═══ Data for processing
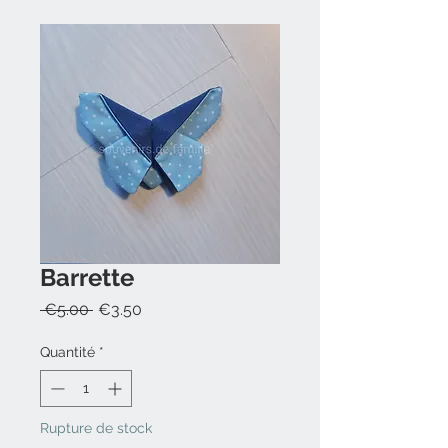
Barrette
Prix
Prix
 €5.00 
€3.50
original
promotionnel
Quantité
*
Rupture de stock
══════
**Problem**
Rewrite the text lines from all the entries above as a numbered list, leaving out any blank lines. Don't include the pictures in your answer.

**Response**
1. Barrette
2. Prix
3. Prix
4.  €5.00 
5. €3.50
6. original
7. promotionnel
8. Quantité
9. *
10. Rupture de stock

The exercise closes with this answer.